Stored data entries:
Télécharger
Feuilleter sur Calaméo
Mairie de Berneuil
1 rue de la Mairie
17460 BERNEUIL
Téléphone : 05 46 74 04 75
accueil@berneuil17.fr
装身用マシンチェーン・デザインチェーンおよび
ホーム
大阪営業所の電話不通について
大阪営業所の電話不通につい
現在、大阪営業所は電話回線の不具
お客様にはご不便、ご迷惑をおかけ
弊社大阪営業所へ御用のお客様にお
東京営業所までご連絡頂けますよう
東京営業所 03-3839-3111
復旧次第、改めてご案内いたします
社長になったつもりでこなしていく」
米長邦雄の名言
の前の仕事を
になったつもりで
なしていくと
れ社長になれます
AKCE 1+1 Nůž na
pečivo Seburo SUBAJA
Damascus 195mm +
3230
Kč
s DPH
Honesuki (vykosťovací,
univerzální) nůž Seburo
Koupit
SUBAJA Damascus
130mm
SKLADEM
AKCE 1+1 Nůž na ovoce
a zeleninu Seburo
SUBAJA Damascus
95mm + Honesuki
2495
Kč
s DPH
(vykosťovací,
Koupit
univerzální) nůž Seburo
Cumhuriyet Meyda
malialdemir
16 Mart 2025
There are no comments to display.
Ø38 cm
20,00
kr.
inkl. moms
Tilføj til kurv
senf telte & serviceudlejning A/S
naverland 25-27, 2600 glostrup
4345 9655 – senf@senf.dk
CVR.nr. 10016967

WHAT IS NEEDED: Please change every "Koupit" in the entries above to "Objednat", leaving all other text unchanged.

ANSWER BOX:
Télécharger
Feuilleter sur Calaméo
Mairie de Berneuil
1 rue de la Mairie
17460 BERNEUIL
Téléphone : 05 46 74 04 75
accueil@berneuil17.fr
装身用マシンチェーン・デザインチェーンおよび
ホーム
大阪営業所の電話不通について
大阪営業所の電話不通につい
現在、大阪営業所は電話回線の不具
お客様にはご不便、ご迷惑をおかけ
弊社大阪営業所へ御用のお客様にお
東京営業所までご連絡頂けますよう
東京営業所 03-3839-3111
復旧次第、改めてご案内いたします
社長になったつもりでこなしていく」
米長邦雄の名言
の前の仕事を
になったつもりで
なしていくと
れ社長になれます
AKCE 1+1 Nůž na
pečivo Seburo SUBAJA
Damascus 195mm +
3230
Kč
s DPH
Honesuki (vykosťovací,
univerzální) nůž Seburo
Objednat
SUBAJA Damascus
130mm
SKLADEM
AKCE 1+1 Nůž na ovoce
a zeleninu Seburo
SUBAJA Damascus
95mm + Honesuki
2495
Kč
s DPH
(vykosťovací,
Objednat
univerzální) nůž Seburo
Cumhuriyet Meyda
malialdemir
16 Mart 2025
There are no comments to display.
Ø38 cm
20,00
kr.
inkl. moms
Tilføj til kurv
senf telte & serviceudlejning A/S
naverland 25-27, 2600 glostrup
4345 9655 – senf@senf.dk
CVR.nr. 10016967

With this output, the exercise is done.